In 1882 Healdsburg Academy (soon to become College) was established in the town of Healdsburg, 15 miles north of Santa Rosa. In 1906, its name was changed to Pacific Union College. The church purchased the Angwin Resort in the mountains above St. Helena and moved the college there in 1909.
From its early days, the Seventh-day Adventist Church has had an interest in overseas mission work. In 1890 the mission ship Pitcairn, built in Benicia, was launched in Oakland and sailed from San Francisco. Money for this mission venture was raised through Sabbath School offerings. The ship sailed the Pacific Ocean for six voyages with Pitcairn Island as her first port of call on each journey. The ship was sold in 1900 (http://library.puc.edu/pitcairn/studycenter/pit_puc.shtml).
A high school boarding program has been part of the conference since 1908 when Lodi Academy & Normal Institute was opened, with a primary goal of training teachers.

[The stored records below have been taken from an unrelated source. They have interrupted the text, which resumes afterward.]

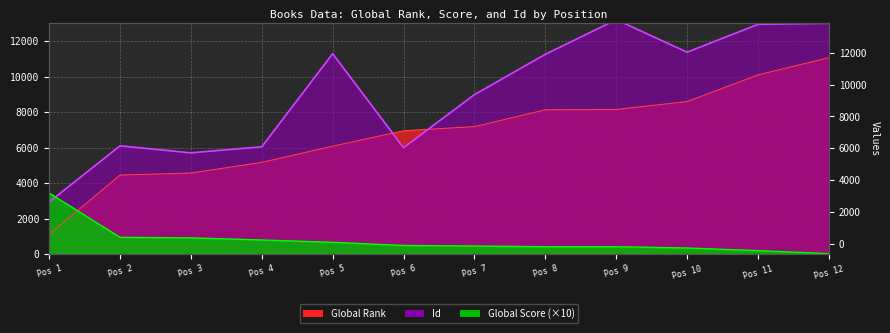

Reading right to left, what are all the values shown in this chart?

Global Rank: 11062	10093	8590	8145	8126	7179	6946	6076	5163	4564	4448	1103
Global Score: 20	190	340	410	410	450	480	660	790	910	940	3440
Id: 12999	12939	11372	13202	11254	8980	5989	11286	6042	5701	6095	2927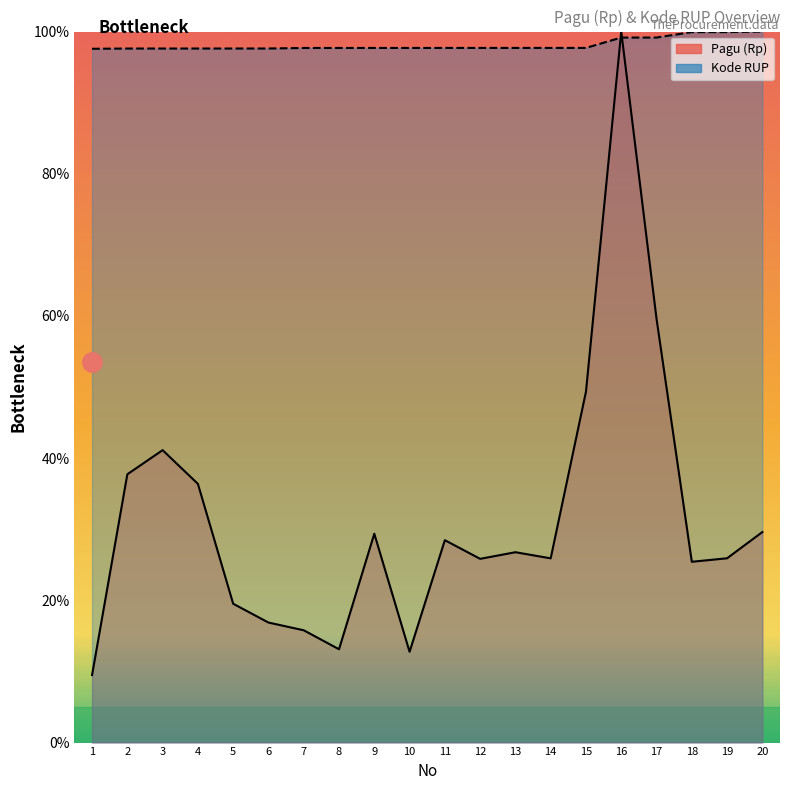

Between 3 and 19, which series saw the biggest shift?

Pagu (Rp)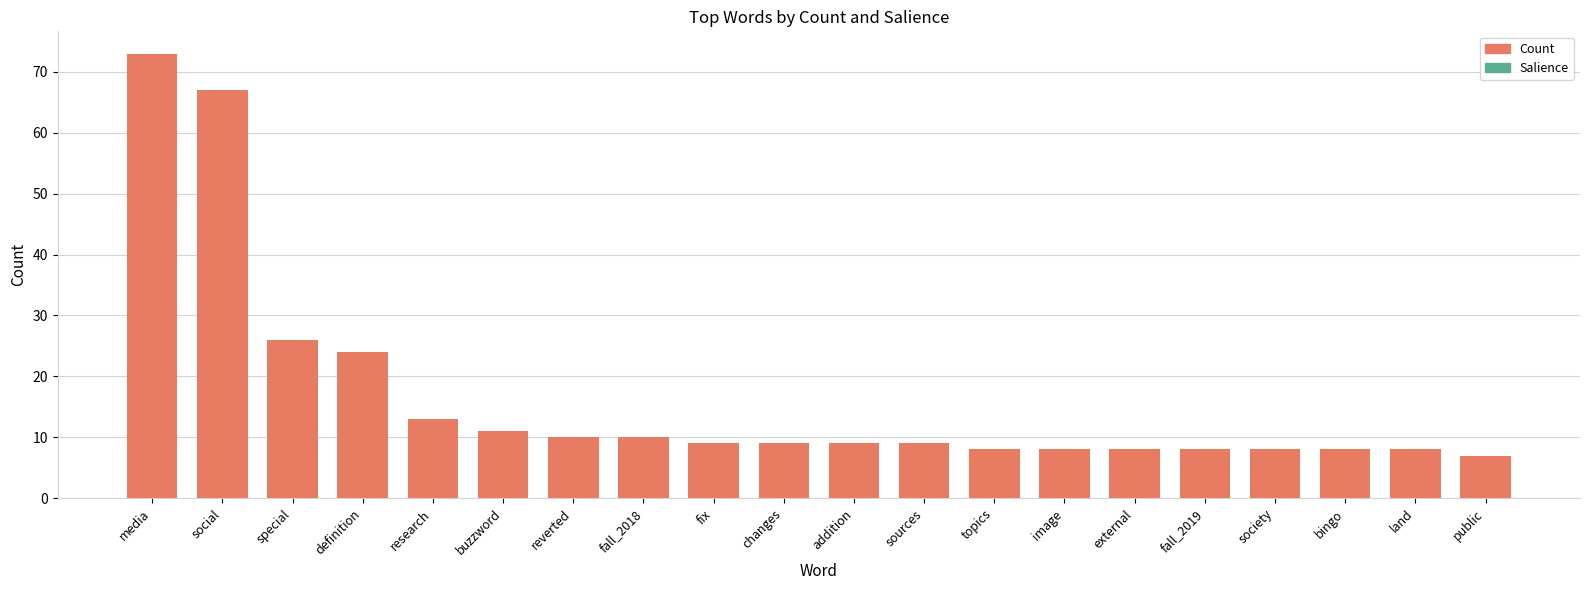

Which series changed the most between fall_2018 and public?

Count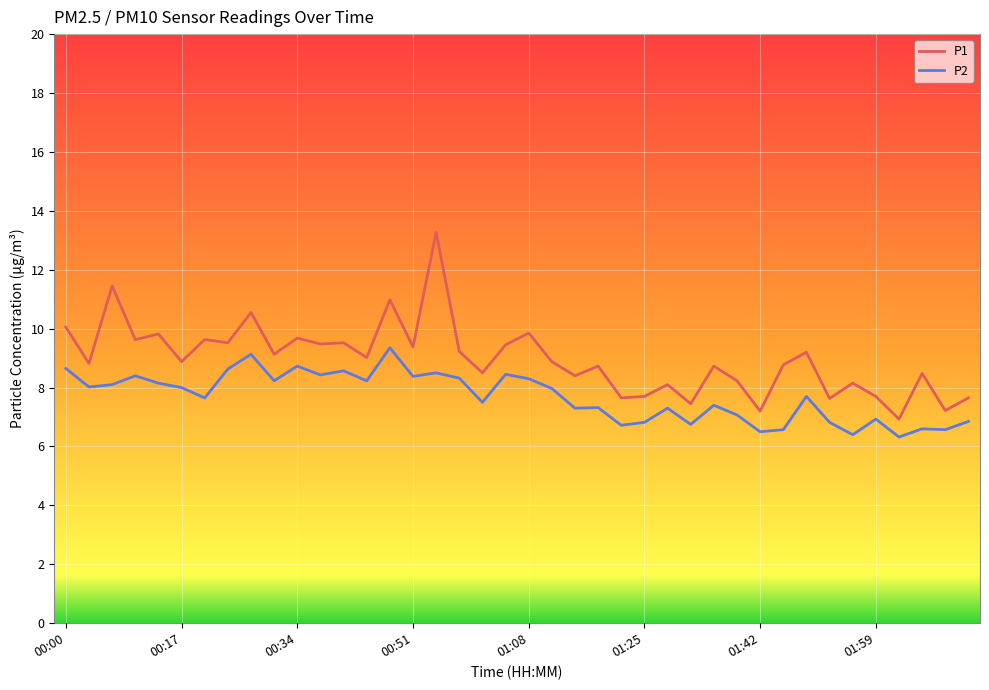

True or false: P2 and P1 intersect in this chart.

False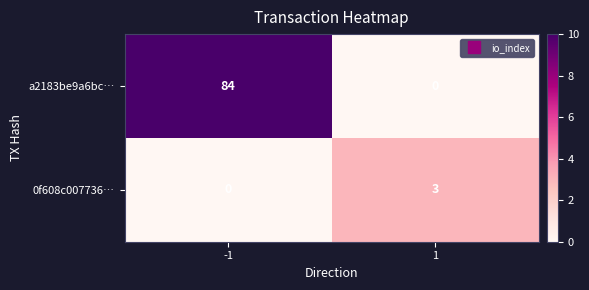

Rank the series at -1 from lowest to highest value.

0f608c007736…, a2183be9a6bc…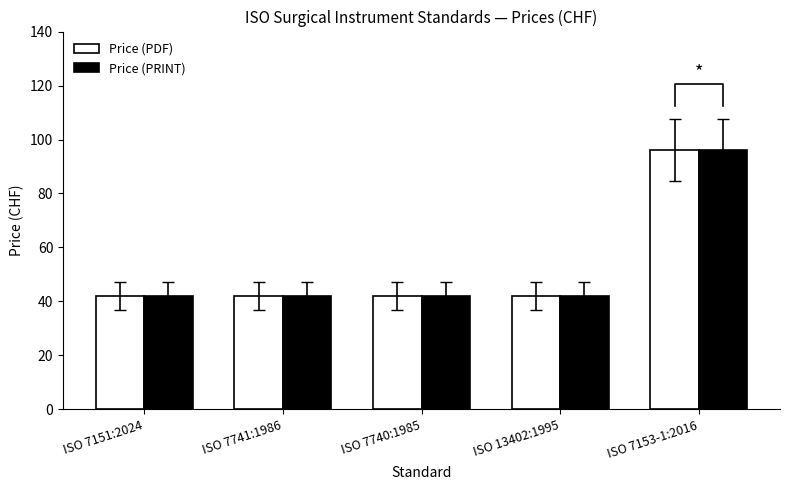

What is the approximate value of Price (PDF) at ISO 7740:1985, to the nearest 5?

40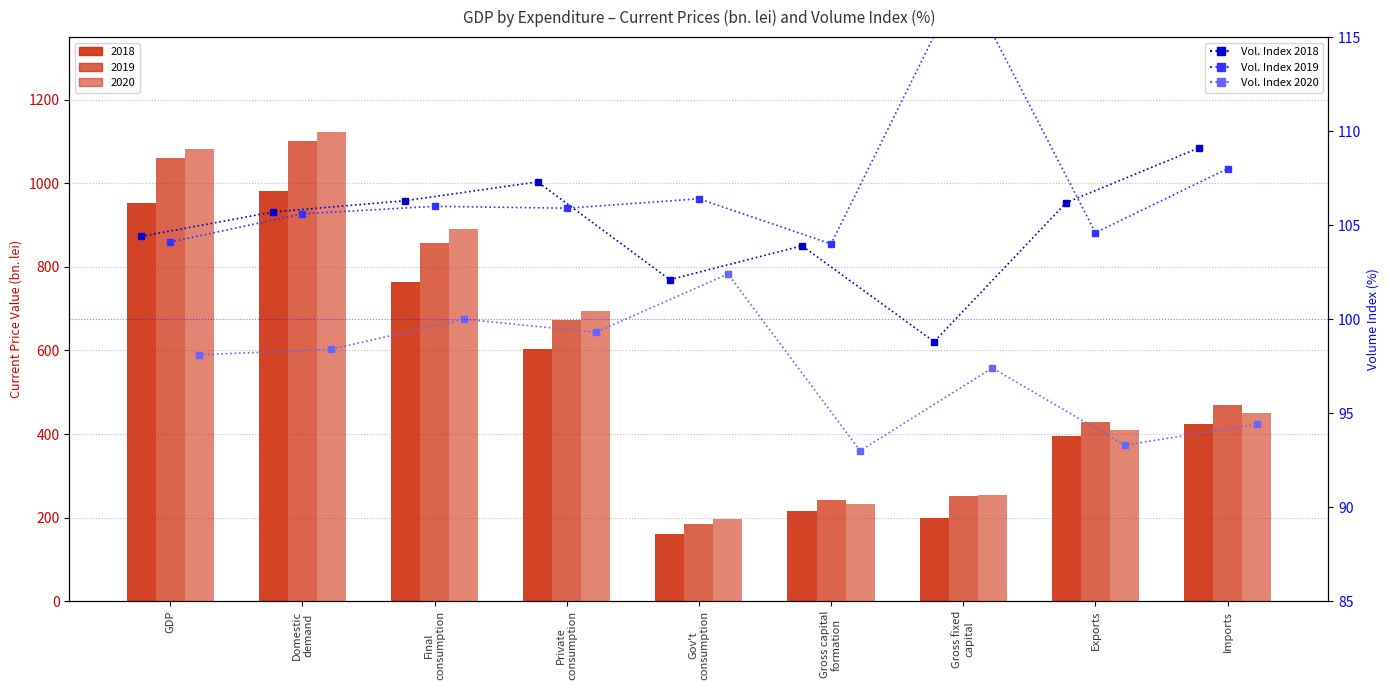

What are all the series names shown in the legend?

Vol. Index 2018, Vol. Index 2019, Vol. Index 2020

This school offered a boarding school environment until 1962 at which time the newly constructed Rio Lindo Academy near Healdsburg opened for boarding students.
Beginning in 1901, a series of changes occurred to reorganize the work in Ca lifornia. The Southern California Conference was formed in 1901 followed by the Central California Conference in 1911, in addition to the California Conference with headquarters in Oakland. For a brief time, the California Conference territory also spawned the Northern California-Nevada Conference as well as the Northwestern California Conference. Ultimately the territory was once again restructured, with the termination of the California Conference in 1932, renaming it as the Northern California Conference, with Morris Lukens as president.